A Dark Rash Involving the Body Folds

Stanford I. Lamberg, MD
[Medscape Dermatology, 2001. © 2001 Medscape, Inc.]

Case Presentation Patient
A 44-year-old white male with a non-itchy, dark rash of 2 months' duration involving the body folds

The patient has no pertinent medical problems, except for elevated cholesterol and triglycerides.

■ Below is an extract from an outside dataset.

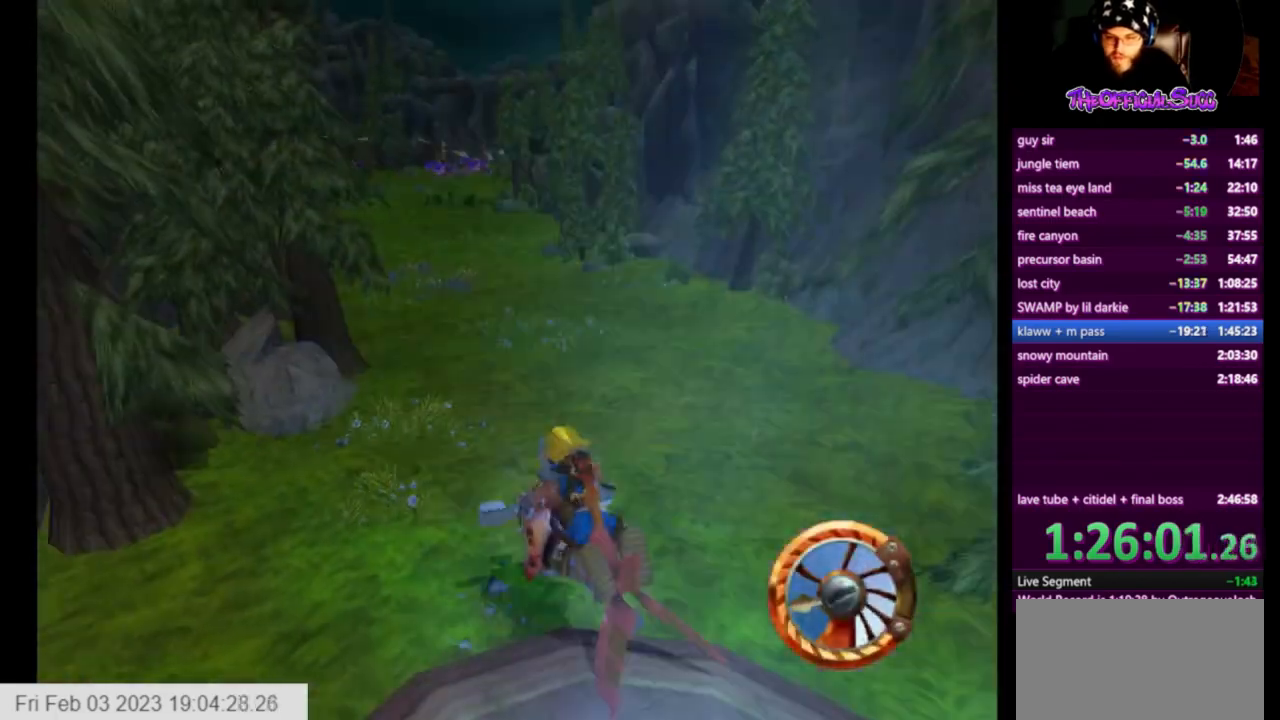
{"buttons": ["CROSS"], "left_stick": "right", "right_stick": "center", "events": [[167, "left_stick", "right"]]}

He was being treated with niacin (3 g/day), which he had been taking for 5 months.

Physical Exam
The skin around the neck, axillae, and groin was thickened, dark brown-black, with a velvety surface.

Laboratory Data and Histopathology
None were obtained.

What is your diagnosis?
A. Pellagra

B. Acanthosis nigricans

C. Contact dermatitis

D. Addison's disease

The answer was Acanthosis nigricans.

Discussion of Answer
Pellagra is characterized by a scaly dermatitis with dusky brown pigmentation, and it appears on sun-exposed areas. It results from a deficiency of nicotinic acid, niacin, or its precursor, tryptophan.

Chronic contact dermatitis in the axillae may lead to thickening of the skin and hyperpigmentation, but chronic itching typically accompanies this eruption.

Addison's disease also may present with hyperpigmentation. The pigmentation is darkest on sun-exposed areas, although body folds may be involved. Those affected usually are weak, thin, and gaunt.

Acanthosis nigricans is asymptomatic, brown to black, with a velvety texture. Pedunculated skin tags often are present. The most common sites are the axillae, neck, and groin. If the patient is obese, the eruption may clear with weight loss or correction of the underlying endocrine disorder. Local treatment is not effective.

Acanthosis nigricans usually is classified into 2 types: a benign form, not associated with malignancy, and a malignant form. Patients with the malignant form of acanthosis nigricans tend to be thin and older than 40 years of age, and their eruption is of recent origin. The most common malignancy associated with malignant acanthosis nigricans is abdominal adenocarcinoma, especially of the stomach.

Most patients with the benign form are obese. Some have an endocrinopathy, such as diabetes mellitus, especially of the insulin-resistant type; pituitary or adrenal adenomas; Cushing's syndrome; intake of stilbestrol; or the Stein-Leventhal syndrome (polycystic ovary disease). Other causes include chronic hepatitis and ingestion of large doses of niacin.

Niacin (nicotinic acid) remains a useful drug for hypertriglyceridemia because its use reduces both triglycerides and LDL cholesterol, while it raises HDL cholesterol. However, it worsens control of blood sugar in diabetes mellitus and often produces unpleasant side effects, including cutaneous flushing, pruritus, and gastrointestinal distress due to histamine release. Additional adverse effects include occasional elevated uric acid and liver enzymes, as well as the uncommon side effect of acanthosis nigricans reviewed here.

Niacin was discontinued and replaced with a different lipid-reducing medication. The eruption slowly cleared over the next several months.

• Hud JA Jr, Cohen JB, Wagner JM. Prevalence and significance of acanthosis nigricans in an adult obese population. Arch Dermatol. 1992;128:941-944.
Kurzrock R, Cohen PR. Cutaneous paraneoplastic syndromes in solid tumors. Am J Med. 1995;99:662-671.
• Schwartz RA. Acanthosis nigricans. J Am Acad Dermatol. 1994;31:1-19.
• Stals H, Vercammen C, Peeters C, Morren M. Acanthosis nigricans caused by nicotinic acid: case report and review of the literature. Dermatology. 1994;189:203-206.